徒歩で方々探していると御仁から『戻ってきた』との知らせがあり、元の場所に戻ろうとすると遥か彼方でユキホオジロが2羽飛翔する姿を目にしました。
また飛んだのかと思いましたが、再び同じ場所に戻ってくるだろうと考え観察場所に戻ってみると・・・

 


「はて?これは一体どうなっているんだ?」

何とびっくりユキホオジロは1羽増えて3羽で採餌をしていました

 

 

私が捜索しに行った際に目にしたものは何だったのか。
不思議に思いつつも3羽のユキホオジロを目の前に観察を兼ねて撮影を楽しむことに。

こうなると欲が出るもので3羽を一つのフレームに収めたいと思いましたが、これがなかなか上手くいかず。

付かず離れずの微妙な距離で、思い描くようなシーンを撮影することは出来ませんでした。

 

 

何度か餌場となる場所を飛び立ち、周囲を旋回するように飛翔することがあったので面白半分でその姿の撮影にチャレンジ。

しかし飛翔速度が速くカメラワークが追い付かず。
苦し紛れに連写を続け何とか撮影できた画像がこちら。

 

 

白と黒コントラストが美しい。

ユキホオジロの飛翔は翼を閉じて滑空することが多く、そのシーンを捉えた画像はまるでミサイル。
こちらは画像を拡大。

 

 

先行する形でSNSには「ミサイル」と言葉を添えて画像を掲載していましたが『魚のように見える』という方が圧倒的に多い結果に

ミサイルが何処に飛んで行くのかと見失わないよう目を凝らしていると何処からかともなく5羽の群れが合流。

「え?全部ユキホオジロ!?」

合流して間もなく3羽のユキホオジロはこちら側に飛んできて、うち1羽が目の前に着弾。


不思議そうにこちらを見ています。

 

 

体が剥き出しの状態であれば通常では考えられない距離ですが、車の中から観察できるからこそ。

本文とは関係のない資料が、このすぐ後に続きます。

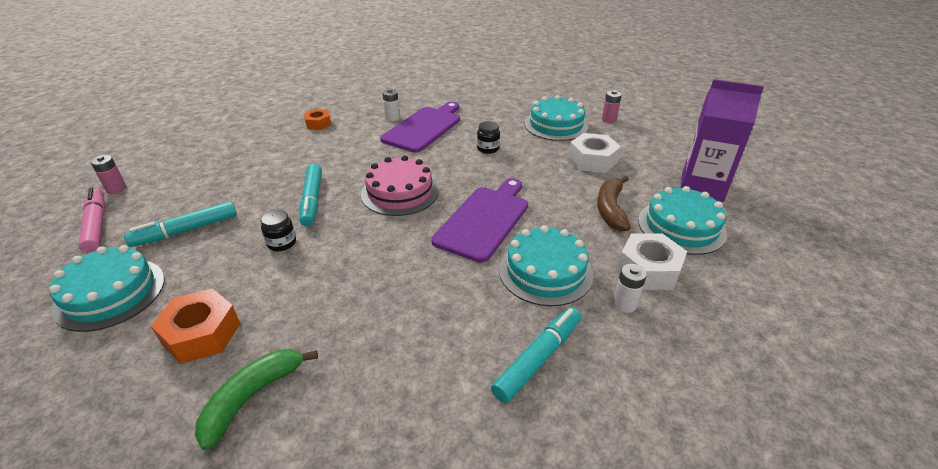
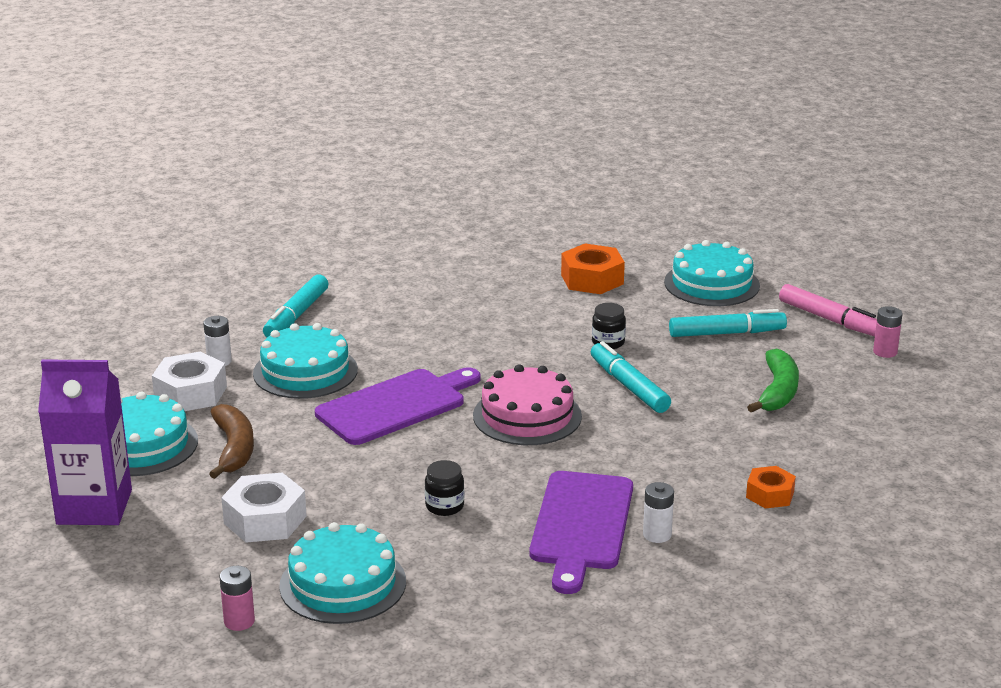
camera: 160 degrees right, 10 degrees down
(186, 231) = (726, 333): turquoise marker -> turquoise marker turned 45 degrees clockwise
(252, 397) = (508, 262): green banana -> green banana (777, 391)
(484, 220) = (396, 405): purple cutting board -> purple cutting board turned 135 degrees counterclockwise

とは云っても去年観察した際には剥き出しの身で至近距離から観察できたことを考えるとユキホオジロは警戒心の薄い個体が多いように思います。

目の前に飛来したユキホオジロは私のことなど気にする様子もなく餌を採り続けていました。

 

 

まとまった数の群れであれば警戒心の強い個体が1羽飛ぶことで他の個体も飛んでしまいますが、こうして観察できるのは通過個体の多い秋田ならではなのかもしれません。

今回の観察ではユキホオジロのウンチについて学ぶことができ私にとっては大収穫。
取り合えず今は数日間続いた写真の選定作業が終わりホッとしています。

 

 


~後日談~


今回観察を行った地域では連日ユキホオジロが確認されていますが、画像を確認すると全て別個体であることが分かりました。

ユキホオジロと言えば北海道で観察される鳥というイメージが強いものの、秋田でも渡りの時期に毎年観察できていますし越冬している可能性も十分にあります。

 


今季は例年以上に観察例が多いこともあり、今後は今までと違った形で観察の機会があるかもしれません。

そんな日を楽しみにして本日の観察日記はここまでとなります。